I'm currently comparing different search engines on the World Wide Web. In earlier Internet days, these devices were a good way of finding web addresses of topics that interested you, but it wasn't long before people wanted to track down more than web addresses. The search engines responded by letting you search for e-mail addresses of anyone who has ever contributed to a UseNet group. If your mate from the past possessed an e-mail address and had ever sent a message to uk.events or the like, then you would be in luck.
At the same time, UseNet groups began to fill up with more and more trivia, and those Internet users who would describe themselves as "serious" stopped sending such messages.

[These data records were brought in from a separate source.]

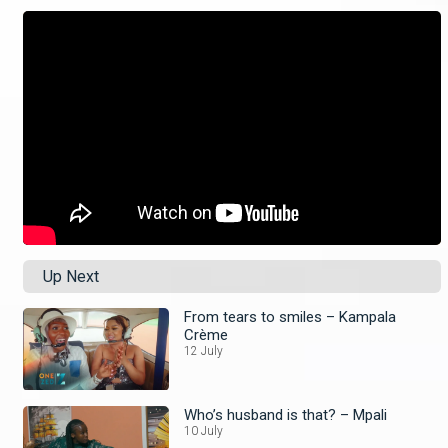
Up Next
From tears to smiles – Kampala
Crème
12 July
Who’s husband is that? – Mpali
10 July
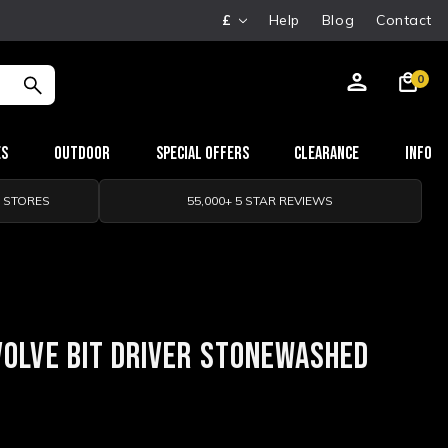
£
Help
Blog
Contact
0
es
Outdoor
Special Offers
Clearance
Info
0 STORES
55,000+ 5 STAR REVIEWS
VOLVE BIT DRIVER STONEWASHED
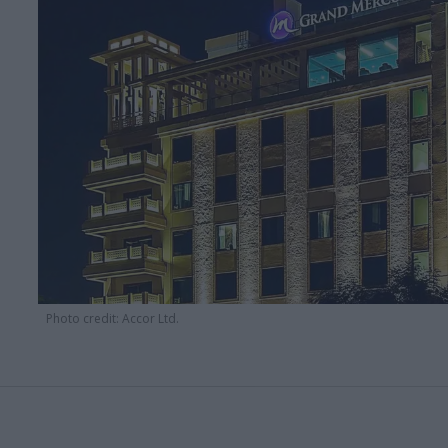
Photo credit: Accor Ltd.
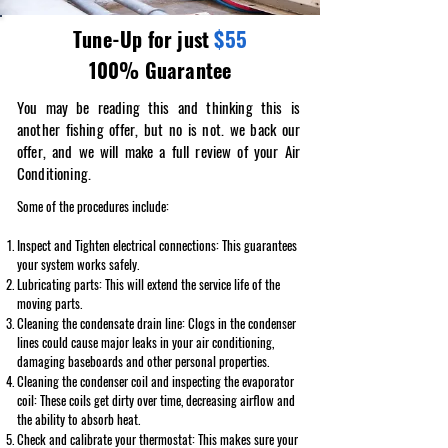
$55
Tune-Up for just
100% Guarantee
You may be reading this and thinking this is
another fishing offer, but no is not. we back our
offer, and we will make a full review of your Air
Conditioning.
Some of the procedures include:
Inspect and Tighten electrical connections: This guarantees
your system works safely.
Lubricating parts: This will extend the service life of the
moving parts.
Cleaning the condensate drain line: Clogs in the condenser
lines could cause major leaks in your air conditioning,
damaging baseboards and other personal properties.
Cleaning the condenser coil and inspecting the evaporator
coil: These coils get dirty over time, decreasing airflow and
the ability to absorb heat.
Check and calibrate your thermostat: This makes sure your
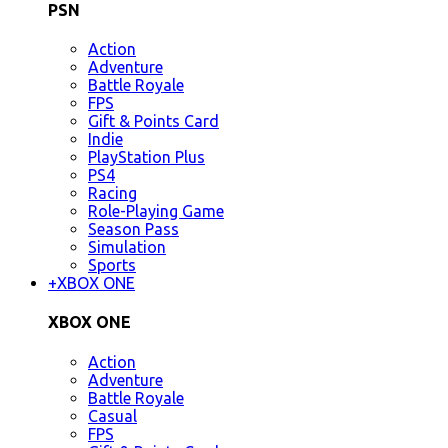
PSN
Action
Adventure
Battle Royale
FPS
Gift & Points Card
Indie
PlayStation Plus
PS4
Racing
Role-Playing Game
Season Pass
Simulation
Sports
+
XBOX ONE
XBOX ONE
Action
Adventure
Battle Royale
Casual
FPS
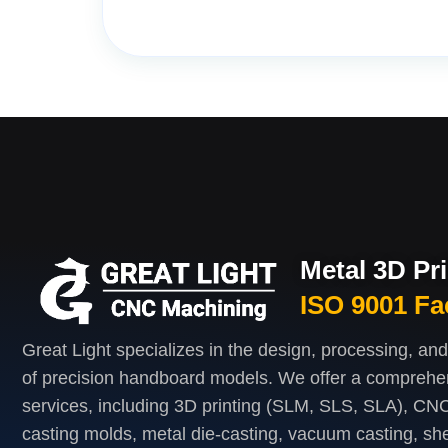
Metal 3D Pr
ISO 9001 Fa
Great Light specializes in the design, processing, an
of precision handboard models. We offer a comprehe
services, including 3D printing (SLM, SLS, SLA), CNC
casting molds, metal die-casting, vacuum casting, she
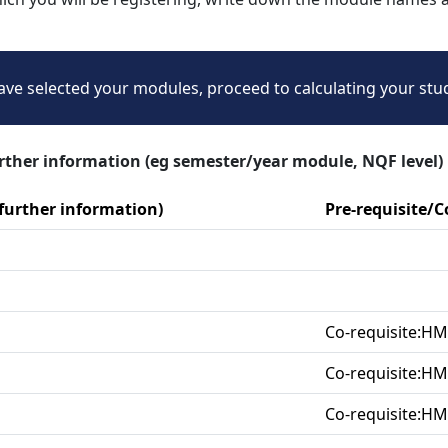
ve selected your modules, proceed to calculating your stu
urther information (eg semester/year module, NQF level)
 further information)
Pre-requisite/
Co-requisite:H
Co-requisite:H
Co-requisite:H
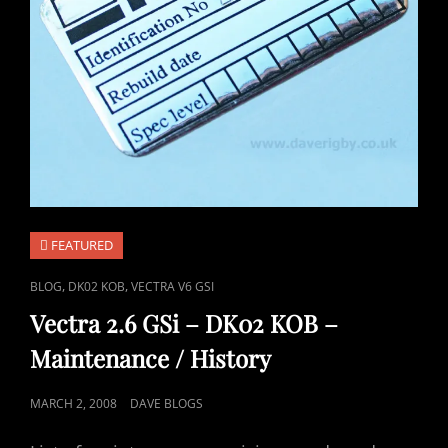
FEATURED
CAT
,
,
BLOG
DK02 KOB
VECTRA V6 GSI
LINKS
Vectra 2.6 GSi – DK02 KOB –
Maintenance / History
POSTED
MARCH 2, 2008
DAVE BLOGS
ON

The upshot was that they and their e-mail addresses could not be traced. To overcome these problems, the engines now encourage people to add their addresses directly. Whenever I meet a new search engine that offers to find me e-mail addresses, I set it three tasks, as all good Grimm's Fairy Tales taskmasters do.
First, I ask if it has heard of me. Usually it hasn't, which is not in the least surprising. How can a machine on the other side of the world be expected to have heard of a woman in Cromarty? Second, I ask the search engine for the e-mail address of a friend who has a high Internet profile. If the friend is not found, the search engine fails.
Those first two tests are not true enquiries at all. I know the answers, and am deliberately putting the engines through their digital paces. A justifiable query would involve searching for someone who may or may not still be alive, whose name you know, whose location you don't, and whose inclination to having an e-mail address you can only surmise. The results of the test also have to be able to be measured. If I hunt for John MacDonald, how can I be assured he is the one I am looking for, and can I be confident he will remember me? Like the best fairy tale, the third and final challenge is the hardest.
It was not so easy for me either. I had to think of someone who fitted the criteria. And then Dick came to mind. He was a friend in the sixties, he taught on my course at university, and, much more unusually, he supported my first business venture with an unsecured, interest-free loan. Rather than teaching me economics, he helped me learn. I don't think they make many professors like that any more.
We haven't been in contact for more than 20 years, which made him an ideal candidate. Regularly over the past couple of months, I have keyed in his name and just once an e-mail address was spewed back by the search engine. In the spirit of research I mailed the contact, asking if he'd been teaching 30 years ago, and received a reply from a lad who apologised that he hadn't even been born then.
This week, a search engine passed the test. It found me, my Internetty friend, and also produced Dick's e-mail address. I sent off a message to check if it was really him, and from his immediate and quite incredulous reply it was clear he was the original. It's been exciting for both of us. I have been able to look back and consider how his investment in my enterprise affected my views on education, while his main interest has been how the technology made this long lost catching up possible.
No doubt in future we'll keep in touch more than once every 20 years. And then my mind moved from the technical to the educational. Horror of horrors, fear of fears; imagine the implications for teachers the world over. As we all get e-mail accounts, and the search engines become smoother, every one of our students can come back to haunt us; or we them.